As shown in Figure 17, the simulation figure is compared with the experimental figure. It can be seen that the simulation curves are basically consistent with the test curves. The initial load is basically equal with the ultimate load. The residual load has a slight error, which is within ±0.2 MPa and is reasonable. This is consistent with the test showing that SRRC-4, SRRC-7, and SRRC-8 belong to Type (I), with the rest of the specimens belonging to Type (II).

It can be seen that the simulation results of initial bond strength, ultimate bond strength, and residual bond strength are basically equal with the test results. In the limit state, the slip value corresponding to the characteristic bond strength is larger than the test value, and the difference is within 0.15–0.65 mm. The slip value is close to the test value in the residual state, and the difference is within 0–0.15 mm.

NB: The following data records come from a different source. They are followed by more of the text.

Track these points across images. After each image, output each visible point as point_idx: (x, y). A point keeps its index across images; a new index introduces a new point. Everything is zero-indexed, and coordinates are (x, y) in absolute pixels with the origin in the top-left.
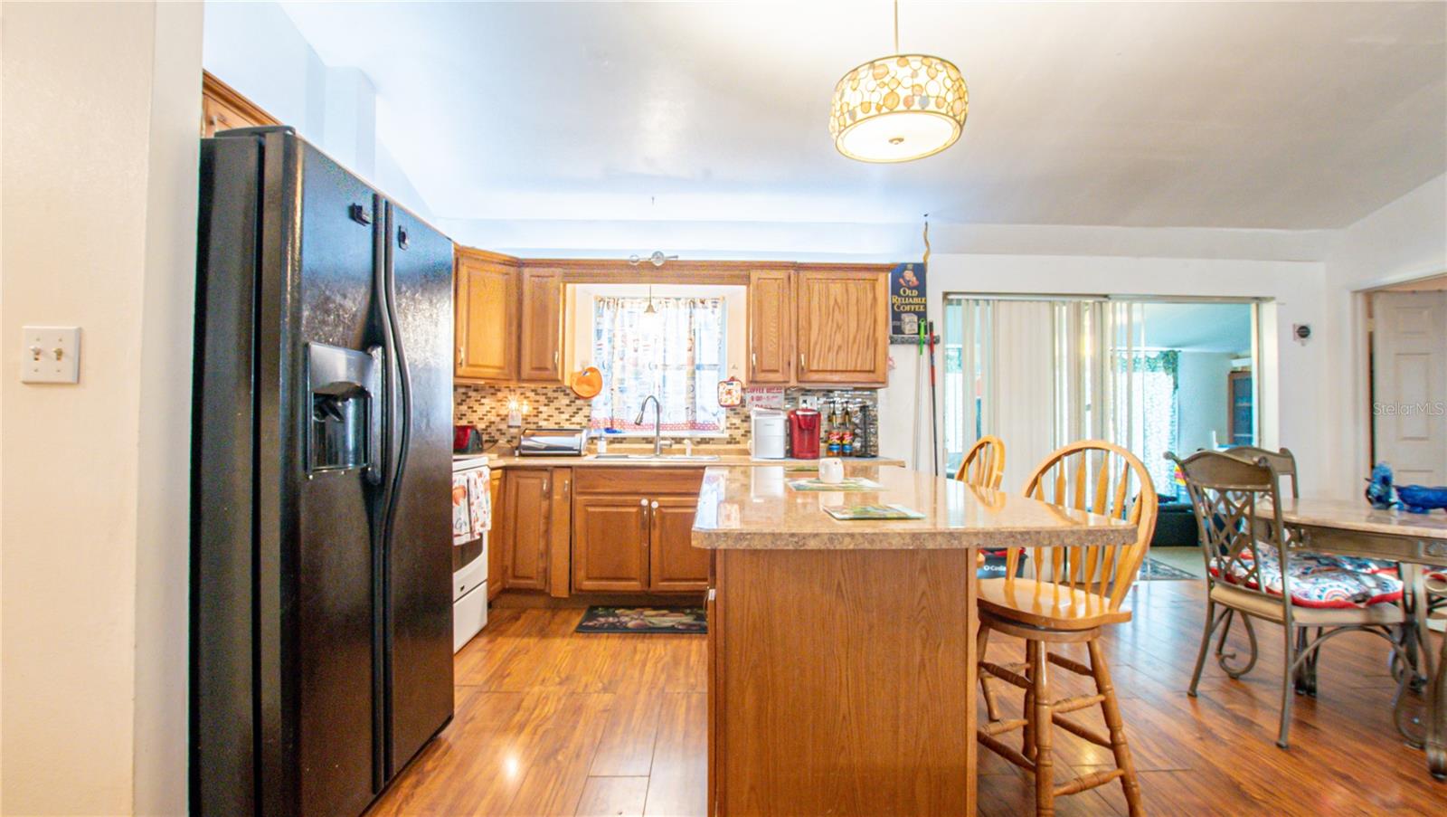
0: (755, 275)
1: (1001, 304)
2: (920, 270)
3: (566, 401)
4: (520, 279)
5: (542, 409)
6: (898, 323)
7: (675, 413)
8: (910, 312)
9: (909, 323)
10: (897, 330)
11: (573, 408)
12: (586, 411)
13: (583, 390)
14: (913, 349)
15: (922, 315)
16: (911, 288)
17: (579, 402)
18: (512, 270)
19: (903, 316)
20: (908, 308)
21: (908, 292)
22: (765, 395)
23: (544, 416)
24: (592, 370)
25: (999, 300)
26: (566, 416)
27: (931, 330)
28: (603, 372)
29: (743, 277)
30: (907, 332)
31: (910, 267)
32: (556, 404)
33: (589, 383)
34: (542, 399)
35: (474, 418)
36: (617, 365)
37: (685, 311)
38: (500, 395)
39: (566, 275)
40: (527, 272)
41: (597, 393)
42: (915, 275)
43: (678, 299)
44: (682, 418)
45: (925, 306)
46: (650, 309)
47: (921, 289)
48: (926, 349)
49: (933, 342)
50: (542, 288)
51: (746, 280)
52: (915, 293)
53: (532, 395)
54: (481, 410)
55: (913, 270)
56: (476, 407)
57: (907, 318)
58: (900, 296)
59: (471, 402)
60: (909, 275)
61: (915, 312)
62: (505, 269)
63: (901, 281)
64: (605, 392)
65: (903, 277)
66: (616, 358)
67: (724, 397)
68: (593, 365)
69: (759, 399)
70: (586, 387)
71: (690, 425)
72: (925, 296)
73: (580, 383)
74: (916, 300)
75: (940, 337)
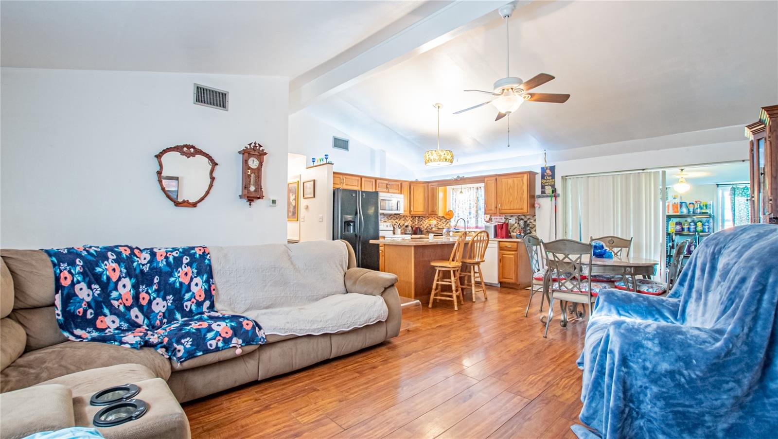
0: (486, 179)
1: (589, 178)
2: (552, 169)
3: (445, 220)
4: (428, 186)
5: (439, 222)
6: (543, 190)
7: (472, 223)
8: (548, 185)
9: (548, 190)
10: (543, 192)
11: (446, 222)
12: (449, 223)
13: (447, 217)
14: (550, 198)
15: (553, 186)
16: (549, 176)
17: (448, 220)
18: (426, 185)
19: (546, 187)
20: (547, 184)
21: (548, 177)
22: (498, 217)
23: (439, 224)
24: (451, 211)
25: (588, 177)
26: (444, 225)
27: (556, 192)
28: (454, 212)
29: (482, 180)
30: (547, 193)
31: (549, 168)
32: (442, 221)
33: (449, 215)
34: (439, 219)
35: (424, 225)
36: (457, 208)
37: (475, 190)
38: (430, 218)
39: (438, 185)
40: (430, 184)
41: (452, 218)
42: (551, 171)
43: (473, 187)
44: (474, 225)
45: (554, 182)
46: (461, 192)
47: (553, 176)
48: (554, 198)
49: (555, 197)
50: (433, 189)
51: (483, 181)
52: (551, 178)
53: (436, 218)
54: (425, 223)
55: (550, 169)
56: (424, 222)
57: (547, 187)
58: (545, 179)
60: (548, 171)
61: (550, 185)
62: (424, 185)
63: (545, 174)
64: (454, 218)
65: (546, 172)
66: (457, 207)
67: (486, 218)
68: (451, 209)
69: (497, 219)
70: (449, 216)
71: (477, 227)
72: (554, 178)
73: (446, 215)
74: (551, 181)
75: (559, 194)
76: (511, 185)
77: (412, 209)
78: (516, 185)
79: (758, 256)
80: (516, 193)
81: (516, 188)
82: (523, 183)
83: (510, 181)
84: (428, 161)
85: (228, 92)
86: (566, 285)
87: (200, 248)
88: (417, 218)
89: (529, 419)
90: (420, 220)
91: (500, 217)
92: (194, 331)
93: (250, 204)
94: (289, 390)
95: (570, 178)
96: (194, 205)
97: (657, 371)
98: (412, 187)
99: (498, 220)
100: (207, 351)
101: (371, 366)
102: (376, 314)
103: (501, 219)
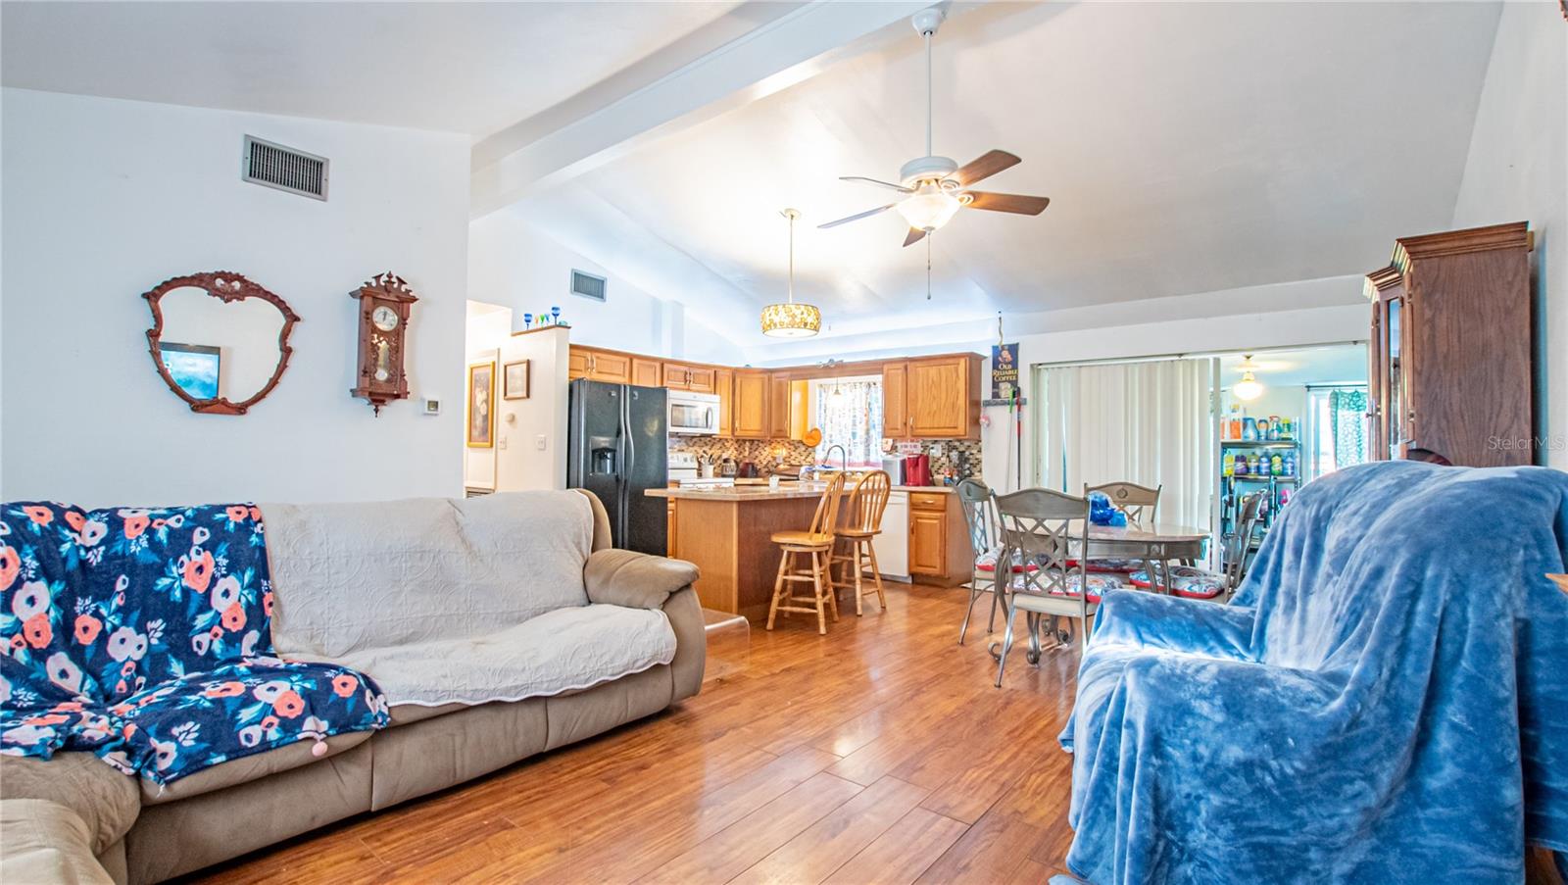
0: (886, 367)
1: (1083, 369)
2: (1014, 349)
3: (804, 449)
4: (770, 379)
5: (793, 453)
6: (996, 391)
7: (858, 456)
8: (1006, 381)
9: (1006, 391)
10: (996, 395)
11: (807, 453)
12: (813, 454)
13: (808, 442)
14: (1008, 407)
15: (1014, 383)
16: (1007, 364)
17: (810, 449)
18: (766, 376)
19: (1001, 384)
20: (1004, 379)
21: (1005, 366)
22: (909, 444)
23: (793, 457)
24: (816, 430)
25: (1080, 367)
26: (803, 458)
27: (1019, 394)
28: (822, 431)
29: (877, 369)
30: (1003, 396)
31: (1006, 348)
32: (798, 451)
33: (811, 437)
34: (792, 447)
35: (761, 458)
36: (829, 425)
37: (865, 389)
38: (773, 445)
39: (791, 376)
40: (774, 375)
41: (818, 444)
43: (861, 383)
44: (862, 459)
45: (1017, 376)
46: (837, 392)
47: (1015, 364)
48: (1015, 408)
49: (1019, 404)
50: (780, 384)
51: (880, 371)
52: (1010, 366)
53: (787, 445)
54: (765, 454)
55: (1009, 350)
56: (762, 452)
57: (1003, 386)
58: (998, 370)
59: (760, 449)
60: (1006, 354)
61: (1009, 381)
62: (761, 376)
63: (1000, 359)
64: (822, 444)
65: (1001, 356)
66: (828, 421)
67: (885, 445)
68: (817, 427)
69: (906, 447)
70: (811, 440)
71: (867, 463)
72: (1017, 368)
73: (807, 438)
74: (1010, 372)
75: (1025, 399)
76: (935, 379)
77: (737, 425)
78: (944, 379)
79: (1403, 526)
80: (944, 396)
81: (943, 385)
82: (957, 376)
83: (933, 371)
84: (769, 326)
85: (328, 160)
86: (1038, 580)
87: (237, 509)
88: (747, 443)
89: (966, 867)
90: (754, 447)
91: (913, 444)
92: (207, 704)
93: (377, 411)
94: (442, 832)
95: (1047, 369)
96: (241, 409)
97: (1220, 763)
98: (738, 381)
99: (909, 449)
100: (237, 752)
101: (634, 766)
102: (650, 651)
103: (915, 446)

In order to further verify the reliability of the simulation results, the experimental data in Chen et al. [24] and Yang et al. [40] were simulated by the numerical simulation method used in this study, and similar results were obtained.

4.2.2. Error Analysis

There are two reasons that the slip value corresponding to the characteristic bond strength is larger than the test value in the limited state:

(1)

The bond stress–slip constitutive relationship between section steel and RAC is related to the embedded length of the section steel [32]. However, the constitutive relationship adopted in this study does not consider the influence of the position function, so there is an error in the slip value.

(2)

From P–S curves of each specimen, it was found that the loading end and the free end slipped almost simultaneously, however, the free end began to slip when the loading end had reached the limited load. The finite element method (FEM) was also a factor that caused error.

5. Conclusions

In this study, nine push-out specimens were designed to study the bond behavior and the bond slip between section steel and RAC, and four factor effects of the concrete strength were investigated. Numerical analysis was conducted, and the simulation and test data were analyzed. The results are summarized as follows:

(1)

The specimens were divided into splitting failure and bursting failure modes. The former is a typical failure mode, where the initial crack starts from the loading end and gradually extends to the free end. The latter is an atypical failure mode, where the initial crack in the middle of the flange side of the specimen gradually extends to both ends.

(2)

The P–S curves were analyzed and classified into Type (I) and Type (II) according to the characteristic load. The initial load of the former is greater than the residual load value, and the latter is smaller than the residual load value. Type (II) occurs more easily due to increases of the cover thickness and the lateral stirrup ratio.

(3)

The relationships between the characteristic bond strength and the concrete strength, the embedded length, the cover thickness, and the lateral stirrup ratio were analyzed. The characteristic bond strength increased with the increase of the concrete strength, the cover thickness, and the lateral stirrup ratio, and it decreased with the increase of the embedded length of the section steel.

(4)

The FEM was used to simulate the specimens, and the simulation results were analyzed by comparing them with the experiment data. The analysis of the results showed that developed model is capable of representing the characteristic bond strength value between section steel and RAC with sufficient accuracy, and the main differences of bond slip between the simulation and the test results are the slippage at the limit state and the moment at which the free end starts to slip.